Pudovkin and Eisenstein which was raised as a post on Variety's post and is often wheeled out when speaking genres isn't contestable alongside Greengrass.
They are the Eves or Adams, much studied and dissected in film schools and in which thousands following have paid hommage one way or another e.g. BattleShip P. and The Untouchables.
The kinetic-aesthetic look Greengrass rides us along in Bourne has strands from a milestone visual shift in the 90s with US drama Homicide - Life on the Street (handheld) and Bochco's NYPD Blue, where the plane of filmmaker frees up again and the viewer appears almost to be onset caught up in the frenzy.
Peter Yates' Bullitt freed up areas of film directing before and many others have done since.

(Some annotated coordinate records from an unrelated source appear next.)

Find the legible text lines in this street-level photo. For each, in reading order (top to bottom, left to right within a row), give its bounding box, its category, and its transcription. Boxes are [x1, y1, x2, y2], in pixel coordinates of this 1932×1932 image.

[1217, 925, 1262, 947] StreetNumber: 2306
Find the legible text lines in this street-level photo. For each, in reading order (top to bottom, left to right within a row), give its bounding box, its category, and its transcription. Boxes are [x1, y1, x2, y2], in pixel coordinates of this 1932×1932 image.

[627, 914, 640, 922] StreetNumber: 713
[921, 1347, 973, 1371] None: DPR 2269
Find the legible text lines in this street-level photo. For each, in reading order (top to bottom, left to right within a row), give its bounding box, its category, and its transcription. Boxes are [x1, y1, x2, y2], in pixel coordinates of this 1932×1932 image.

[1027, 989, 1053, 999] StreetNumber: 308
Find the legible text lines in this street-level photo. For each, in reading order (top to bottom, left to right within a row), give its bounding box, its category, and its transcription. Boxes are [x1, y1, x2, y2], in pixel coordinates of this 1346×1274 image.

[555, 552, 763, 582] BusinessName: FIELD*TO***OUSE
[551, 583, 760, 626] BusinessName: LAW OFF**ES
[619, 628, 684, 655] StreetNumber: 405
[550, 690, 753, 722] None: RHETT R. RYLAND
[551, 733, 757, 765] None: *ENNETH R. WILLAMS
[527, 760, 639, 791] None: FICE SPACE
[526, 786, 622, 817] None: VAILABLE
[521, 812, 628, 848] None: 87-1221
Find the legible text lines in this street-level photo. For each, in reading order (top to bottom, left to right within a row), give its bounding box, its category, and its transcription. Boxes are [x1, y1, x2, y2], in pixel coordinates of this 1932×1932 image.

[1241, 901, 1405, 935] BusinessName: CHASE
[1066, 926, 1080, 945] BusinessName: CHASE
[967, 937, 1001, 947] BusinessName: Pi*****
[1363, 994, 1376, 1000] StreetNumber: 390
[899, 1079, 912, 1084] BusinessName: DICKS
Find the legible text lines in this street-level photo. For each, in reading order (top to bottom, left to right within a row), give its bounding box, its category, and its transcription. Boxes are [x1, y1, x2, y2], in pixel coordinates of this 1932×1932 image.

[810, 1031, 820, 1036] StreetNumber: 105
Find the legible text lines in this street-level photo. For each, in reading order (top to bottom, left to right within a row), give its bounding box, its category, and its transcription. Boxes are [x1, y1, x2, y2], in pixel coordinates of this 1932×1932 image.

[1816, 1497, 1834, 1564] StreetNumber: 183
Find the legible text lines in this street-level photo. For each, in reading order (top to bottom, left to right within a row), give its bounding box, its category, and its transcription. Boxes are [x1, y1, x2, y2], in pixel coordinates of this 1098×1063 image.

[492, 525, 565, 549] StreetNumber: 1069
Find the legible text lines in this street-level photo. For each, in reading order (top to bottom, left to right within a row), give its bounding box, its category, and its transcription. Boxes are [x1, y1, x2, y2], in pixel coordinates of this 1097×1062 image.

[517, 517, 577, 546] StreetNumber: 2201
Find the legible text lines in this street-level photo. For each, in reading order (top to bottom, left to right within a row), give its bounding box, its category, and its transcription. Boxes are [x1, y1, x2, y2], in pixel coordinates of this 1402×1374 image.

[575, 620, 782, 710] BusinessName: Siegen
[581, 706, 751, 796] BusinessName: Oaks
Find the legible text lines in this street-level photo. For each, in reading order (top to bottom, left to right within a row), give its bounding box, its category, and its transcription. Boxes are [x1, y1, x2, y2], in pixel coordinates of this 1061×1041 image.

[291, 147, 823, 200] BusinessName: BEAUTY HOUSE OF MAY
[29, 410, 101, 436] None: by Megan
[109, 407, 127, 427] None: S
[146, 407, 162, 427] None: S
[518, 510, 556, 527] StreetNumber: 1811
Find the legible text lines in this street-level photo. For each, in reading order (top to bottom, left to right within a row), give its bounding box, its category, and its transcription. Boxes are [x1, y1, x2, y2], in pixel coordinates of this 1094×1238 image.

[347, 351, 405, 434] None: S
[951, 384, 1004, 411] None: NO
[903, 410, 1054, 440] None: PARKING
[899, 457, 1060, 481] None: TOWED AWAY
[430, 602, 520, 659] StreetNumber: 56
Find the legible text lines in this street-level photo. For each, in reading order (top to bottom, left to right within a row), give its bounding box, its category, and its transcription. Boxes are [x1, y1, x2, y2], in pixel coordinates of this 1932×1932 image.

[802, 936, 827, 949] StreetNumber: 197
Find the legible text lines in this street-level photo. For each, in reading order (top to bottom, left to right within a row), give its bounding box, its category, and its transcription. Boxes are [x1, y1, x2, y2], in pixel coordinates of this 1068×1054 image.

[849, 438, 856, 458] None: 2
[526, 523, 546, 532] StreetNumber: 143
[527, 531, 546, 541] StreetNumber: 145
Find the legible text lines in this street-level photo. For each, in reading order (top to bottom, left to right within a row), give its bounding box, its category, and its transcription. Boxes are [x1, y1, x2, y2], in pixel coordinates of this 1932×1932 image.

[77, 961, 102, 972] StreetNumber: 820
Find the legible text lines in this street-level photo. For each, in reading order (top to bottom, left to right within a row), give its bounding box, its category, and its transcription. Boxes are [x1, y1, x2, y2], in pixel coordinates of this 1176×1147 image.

Hit TV series 24 does handheld, in some parts even with a DVCam - see if you can spot it.
For videojournalists like myself , Paul and his team up the ante.
There's a photojournalistic quality and an added energy within the lens (those movements), let alone the scene, that has a visceral quotient a bit like Marmite (British spread) you either absolutely love it or you absolutely don't.
Personally, I am hugely wowed, as are students from the Masters programme I teach - a position which obviously won't be the same elsewhere.
But just as other directors and movies have influenced a genre, Greengrass has done something with the spy narrative and dramatic film (U93) that will yield comparisons alongside other directors and films I reckon for a long time to come.